Для философов, писателей и других интеллектуалов кофейни быстро стали незаменимыми центрами, где формулировали идеи и делились ими. Кофейни называли «грошовыми университетами», утверждая, что там можно получить изрядное образование, всего лишь прислушиваясь к разговорам завсегдатаев-интеллектуалов. Рассказывают, что Вольтер выпивал 50 чашек кофе в день; он провел столько времени в парижском кафе «Прокоп», что его письменный стол до сих пор хранится там в огороженном углу. Руссо тоже часто посещал кафе «Прокоп», где он, по рассказам, играл в шахматы с великим энциклопедистом Дени Дидро. Корифеи Литературного клуба Сэмюэла Джонсона встречались за кофе в кофейне «Голова турка» в Сохо почти 20 лет, а Джонатан Свифт был так предан кофейне «Сейнт-Джеймс», что ему туда доставляли почту. Ученые тоже любили кофе, и хотя истории о том, как сэр Исаак Ньютон препарировал дельфина в «Греческой кофейне», не соответствуют действительности, тем не менее он провел там немало вечеров. Это было популярное место, куда приходили после встреч в расположенном неподалеку Королевском научном обществе (которое, совершенно случайно, начало свое существование в качестве Оксфордского кофейного клуба).
Политические мыслители также стекались в кофейни. Робеспьер и другие ключевые фигуры Французской революции часто встречались в кафе «Прокоп», а молодому Наполеону Бонапарту как-то раз пришлось оставить там свою шляпу в качестве залога, когда он не смог оплатить счет. Бенджамин Франклин заходил туда, когда бывал в Париже. В Лондоне в число его приятелей по «Клубу добропорядочных вигов» входил и радикальный либерал Ричард Прайс. Идеи Прайса сильно повлияли на Франклина и других лидеров Американской революции, подтвердив, что Карл II был прав, когда за десятки лет до того выступал против кофеен, называя их рассадниками мятежей. Предполагать, что употребление кофе вызывало революции, значило бы зайти слишком далеко, но не будет преувеличением сказать, что оно будило революционные настроения.
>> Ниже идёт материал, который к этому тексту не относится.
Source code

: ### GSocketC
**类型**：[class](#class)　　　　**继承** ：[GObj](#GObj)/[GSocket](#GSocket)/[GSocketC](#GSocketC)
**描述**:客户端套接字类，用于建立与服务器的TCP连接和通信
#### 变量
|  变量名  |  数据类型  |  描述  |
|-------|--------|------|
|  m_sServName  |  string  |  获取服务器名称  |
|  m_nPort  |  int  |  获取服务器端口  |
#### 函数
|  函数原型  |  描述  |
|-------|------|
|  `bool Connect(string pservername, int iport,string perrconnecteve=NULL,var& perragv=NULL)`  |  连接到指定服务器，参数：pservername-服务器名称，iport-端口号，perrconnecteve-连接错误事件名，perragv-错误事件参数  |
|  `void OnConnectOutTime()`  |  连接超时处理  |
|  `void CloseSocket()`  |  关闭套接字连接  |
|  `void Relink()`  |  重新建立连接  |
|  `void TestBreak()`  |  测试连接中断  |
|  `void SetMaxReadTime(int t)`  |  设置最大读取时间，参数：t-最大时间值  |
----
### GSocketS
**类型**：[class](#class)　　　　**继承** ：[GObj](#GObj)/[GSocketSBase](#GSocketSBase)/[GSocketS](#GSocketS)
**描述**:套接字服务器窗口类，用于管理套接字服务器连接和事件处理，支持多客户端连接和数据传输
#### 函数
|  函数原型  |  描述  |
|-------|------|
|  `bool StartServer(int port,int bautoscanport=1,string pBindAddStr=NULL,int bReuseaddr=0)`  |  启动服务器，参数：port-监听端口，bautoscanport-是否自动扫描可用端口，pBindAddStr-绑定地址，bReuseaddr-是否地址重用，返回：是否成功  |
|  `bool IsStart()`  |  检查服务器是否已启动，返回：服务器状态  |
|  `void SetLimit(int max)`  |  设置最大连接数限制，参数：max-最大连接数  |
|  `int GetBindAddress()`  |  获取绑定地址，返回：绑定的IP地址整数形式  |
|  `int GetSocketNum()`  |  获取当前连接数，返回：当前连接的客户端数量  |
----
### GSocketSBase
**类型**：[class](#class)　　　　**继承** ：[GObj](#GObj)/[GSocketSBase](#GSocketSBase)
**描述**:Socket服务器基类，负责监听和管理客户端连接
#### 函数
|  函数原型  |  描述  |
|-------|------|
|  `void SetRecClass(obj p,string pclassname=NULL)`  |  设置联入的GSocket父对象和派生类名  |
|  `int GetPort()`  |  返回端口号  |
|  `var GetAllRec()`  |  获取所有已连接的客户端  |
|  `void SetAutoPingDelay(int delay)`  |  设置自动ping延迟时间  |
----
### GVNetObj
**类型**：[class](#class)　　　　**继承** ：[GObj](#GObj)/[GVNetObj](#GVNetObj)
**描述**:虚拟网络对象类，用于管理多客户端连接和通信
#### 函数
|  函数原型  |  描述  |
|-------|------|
Будучи и лекарством, и точкой объединения общества, кофе сыграл некоторую роль в преобразовании идей Просвещения в политическую реальность.
Помещая кофе в центр культурных и политических событий, европейцы переняли не только арабский напиток, но и арабский образ жизни. За века до того, как стать модными в Париже и Лондоне, кофейни служили местом встреч окрестных жителей по всему Ближнему Востоку и Северной Африке. (Легенды возводят происхождение кофе к эфиопскому козопасу, который заметил, что стадо принялось гарцевать на задних ногах, поев этих плодов.) Будучи социально объединяющим и к тому же безалкогольным удовольствием, кофе прекрасно подходил и к догматам ислама, и к тому, что ученые считают одной из самых глубоких культур общения. На протяжении XIX в. влияние кофеен на Западе падало, но такие места, как каирское кафе «Аль-Фишави», не закрывали свои двери более 260 лет. Нет нужды забираться глубоко, достаточно посмотреть на название недавней научной статьи, чтобы оценить непреходящую важность кофе в арабском мире: «Щелчки мышью, такси и кофейни: Социальные сети и оппозиционные движения в Египте, 2004 — 2011» (Clicks, Cabs, and Coffee Houses: Social Media and Oppositional Movementsin Egypt, 2004 — 2011). Во время «твиттерных революций" «арабской весны» кофейни служили главными пунктами живых встреч — центрами планирования, укрытиями и даже полевыми госпиталями. В Египте и по всему региону кофейни играли такую же роль в ходе почти всех народных восстаний на протяжении последних пяти веков.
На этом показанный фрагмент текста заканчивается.